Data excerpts
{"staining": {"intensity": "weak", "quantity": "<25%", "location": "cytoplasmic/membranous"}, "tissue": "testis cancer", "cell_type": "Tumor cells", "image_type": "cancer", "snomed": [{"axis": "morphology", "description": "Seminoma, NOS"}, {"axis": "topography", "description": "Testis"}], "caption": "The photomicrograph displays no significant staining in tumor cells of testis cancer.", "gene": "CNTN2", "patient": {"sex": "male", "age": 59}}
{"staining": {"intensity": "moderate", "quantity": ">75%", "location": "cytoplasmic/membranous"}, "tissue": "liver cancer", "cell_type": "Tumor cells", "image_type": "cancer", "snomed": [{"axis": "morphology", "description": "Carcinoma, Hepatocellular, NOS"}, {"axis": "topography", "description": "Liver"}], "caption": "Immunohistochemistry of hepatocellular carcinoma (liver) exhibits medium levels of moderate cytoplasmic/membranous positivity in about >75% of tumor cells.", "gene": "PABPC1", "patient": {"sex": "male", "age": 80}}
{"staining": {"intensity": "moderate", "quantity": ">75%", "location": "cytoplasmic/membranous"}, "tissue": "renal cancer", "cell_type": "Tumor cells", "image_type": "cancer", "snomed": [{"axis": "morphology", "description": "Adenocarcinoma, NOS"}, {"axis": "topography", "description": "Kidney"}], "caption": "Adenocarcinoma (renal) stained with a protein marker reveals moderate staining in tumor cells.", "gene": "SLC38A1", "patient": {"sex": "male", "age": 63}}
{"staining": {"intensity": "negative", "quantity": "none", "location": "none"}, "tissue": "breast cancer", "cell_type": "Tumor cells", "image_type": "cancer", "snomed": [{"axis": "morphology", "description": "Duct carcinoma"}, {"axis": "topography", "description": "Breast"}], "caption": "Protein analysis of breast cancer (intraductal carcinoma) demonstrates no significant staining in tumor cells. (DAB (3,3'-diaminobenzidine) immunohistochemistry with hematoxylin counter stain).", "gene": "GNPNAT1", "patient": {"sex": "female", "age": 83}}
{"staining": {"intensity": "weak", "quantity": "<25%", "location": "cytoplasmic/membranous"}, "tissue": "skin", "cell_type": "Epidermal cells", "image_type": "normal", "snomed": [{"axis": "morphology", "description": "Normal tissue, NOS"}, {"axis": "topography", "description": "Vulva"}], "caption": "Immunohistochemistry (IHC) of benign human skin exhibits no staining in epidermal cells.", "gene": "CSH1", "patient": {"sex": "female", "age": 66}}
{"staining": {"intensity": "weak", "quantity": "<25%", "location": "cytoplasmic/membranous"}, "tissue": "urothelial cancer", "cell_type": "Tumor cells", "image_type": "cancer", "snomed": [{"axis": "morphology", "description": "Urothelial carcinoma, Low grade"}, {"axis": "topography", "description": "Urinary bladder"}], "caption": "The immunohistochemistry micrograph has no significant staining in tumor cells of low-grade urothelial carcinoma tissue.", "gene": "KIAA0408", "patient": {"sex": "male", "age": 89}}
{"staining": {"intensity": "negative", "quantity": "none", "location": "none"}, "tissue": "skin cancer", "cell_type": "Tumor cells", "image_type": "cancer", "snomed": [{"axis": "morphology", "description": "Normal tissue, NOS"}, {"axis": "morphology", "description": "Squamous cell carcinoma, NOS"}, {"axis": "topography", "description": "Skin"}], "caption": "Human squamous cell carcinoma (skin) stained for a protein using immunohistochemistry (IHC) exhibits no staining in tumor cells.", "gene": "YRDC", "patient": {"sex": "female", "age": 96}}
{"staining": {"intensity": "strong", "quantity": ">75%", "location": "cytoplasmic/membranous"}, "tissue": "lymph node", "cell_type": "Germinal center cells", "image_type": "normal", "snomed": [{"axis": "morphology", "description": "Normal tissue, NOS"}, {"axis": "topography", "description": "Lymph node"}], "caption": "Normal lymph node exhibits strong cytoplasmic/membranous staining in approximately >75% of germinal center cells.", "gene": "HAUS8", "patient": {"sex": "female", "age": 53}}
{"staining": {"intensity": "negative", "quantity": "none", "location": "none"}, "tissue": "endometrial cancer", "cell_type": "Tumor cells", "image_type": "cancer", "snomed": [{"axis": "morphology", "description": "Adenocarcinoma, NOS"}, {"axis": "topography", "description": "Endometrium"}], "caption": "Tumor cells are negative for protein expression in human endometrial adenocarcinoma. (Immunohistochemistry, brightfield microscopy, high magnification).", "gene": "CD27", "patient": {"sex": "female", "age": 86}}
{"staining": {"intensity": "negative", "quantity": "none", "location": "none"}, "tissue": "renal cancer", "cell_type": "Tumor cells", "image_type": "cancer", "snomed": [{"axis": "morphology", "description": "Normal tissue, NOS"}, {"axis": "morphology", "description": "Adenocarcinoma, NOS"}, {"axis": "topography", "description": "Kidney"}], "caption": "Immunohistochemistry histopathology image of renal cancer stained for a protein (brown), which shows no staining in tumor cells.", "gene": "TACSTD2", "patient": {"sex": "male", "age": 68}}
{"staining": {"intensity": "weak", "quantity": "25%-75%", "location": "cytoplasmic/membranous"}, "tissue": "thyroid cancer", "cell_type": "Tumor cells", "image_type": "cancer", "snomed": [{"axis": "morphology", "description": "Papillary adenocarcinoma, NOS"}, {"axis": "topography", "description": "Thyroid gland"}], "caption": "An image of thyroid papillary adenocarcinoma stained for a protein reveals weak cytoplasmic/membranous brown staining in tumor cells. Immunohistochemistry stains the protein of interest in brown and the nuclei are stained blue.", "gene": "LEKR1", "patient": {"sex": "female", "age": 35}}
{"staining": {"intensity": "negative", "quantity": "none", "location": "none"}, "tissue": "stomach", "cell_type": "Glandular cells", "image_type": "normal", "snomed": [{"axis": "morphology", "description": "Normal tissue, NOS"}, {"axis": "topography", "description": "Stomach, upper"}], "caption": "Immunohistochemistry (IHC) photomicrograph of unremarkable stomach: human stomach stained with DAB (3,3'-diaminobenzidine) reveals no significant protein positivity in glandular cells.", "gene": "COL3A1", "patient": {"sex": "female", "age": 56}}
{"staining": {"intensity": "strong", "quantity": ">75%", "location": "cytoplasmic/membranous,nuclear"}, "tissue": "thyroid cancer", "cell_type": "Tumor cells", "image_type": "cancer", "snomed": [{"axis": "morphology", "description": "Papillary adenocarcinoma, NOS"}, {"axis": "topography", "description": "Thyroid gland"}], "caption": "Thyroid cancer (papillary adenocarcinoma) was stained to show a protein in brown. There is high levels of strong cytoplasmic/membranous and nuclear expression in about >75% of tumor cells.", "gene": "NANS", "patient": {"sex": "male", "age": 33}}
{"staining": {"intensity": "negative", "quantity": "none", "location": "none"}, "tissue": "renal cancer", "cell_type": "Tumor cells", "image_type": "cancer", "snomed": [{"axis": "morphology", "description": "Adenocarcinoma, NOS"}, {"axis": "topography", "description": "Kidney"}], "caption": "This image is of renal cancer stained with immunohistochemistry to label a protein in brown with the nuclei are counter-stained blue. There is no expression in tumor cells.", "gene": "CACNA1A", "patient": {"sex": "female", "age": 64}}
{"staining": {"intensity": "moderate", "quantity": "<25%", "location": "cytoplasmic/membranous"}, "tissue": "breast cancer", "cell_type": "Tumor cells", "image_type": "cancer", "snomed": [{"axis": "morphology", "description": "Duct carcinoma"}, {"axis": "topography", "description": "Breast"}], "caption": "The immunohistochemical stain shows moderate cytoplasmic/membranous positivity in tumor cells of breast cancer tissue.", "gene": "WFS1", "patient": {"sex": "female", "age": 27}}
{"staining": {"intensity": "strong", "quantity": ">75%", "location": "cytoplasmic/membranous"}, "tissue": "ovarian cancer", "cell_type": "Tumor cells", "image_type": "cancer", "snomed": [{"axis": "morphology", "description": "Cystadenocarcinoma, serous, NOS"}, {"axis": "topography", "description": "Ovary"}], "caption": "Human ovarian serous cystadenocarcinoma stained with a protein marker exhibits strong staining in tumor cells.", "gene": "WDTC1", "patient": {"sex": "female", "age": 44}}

DESCRIPTION OF THE TASK |
Working from the records above, write out verbatim only the lines from the line containing "immunohistochemistry micrograph has" through the line containing "cell carcinoma (skin)".

EXERCISE ANSWER |
{"staining": {"intensity": "weak", "quantity": "<25%", "location": "cytoplasmic/membranous"}, "tissue": "urothelial cancer", "cell_type": "Tumor cells", "image_type": "cancer", "snomed": [{"axis": "morphology", "description": "Urothelial carcinoma, Low grade"}, {"axis": "topography", "description": "Urinary bladder"}], "caption": "The immunohistochemistry micrograph has no significant staining in tumor cells of low-grade urothelial carcinoma tissue.", "gene": "KIAA0408", "patient": {"sex": "male", "age": 89}}
{"staining": {"intensity": "negative", "quantity": "none", "location": "none"}, "tissue": "skin cancer", "cell_type": "Tumor cells", "image_type": "cancer", "snomed": [{"axis": "morphology", "description": "Normal tissue, NOS"}, {"axis": "morphology", "description": "Squamous cell carcinoma, NOS"}, {"axis": "topography", "description": "Skin"}], "caption": "Human squamous cell carcinoma (skin) stained for a protein using immunohistochemistry (IHC) exhibits no staining in tumor cells.", "gene": "YRDC", "patient": {"sex": "female", "age": 96}}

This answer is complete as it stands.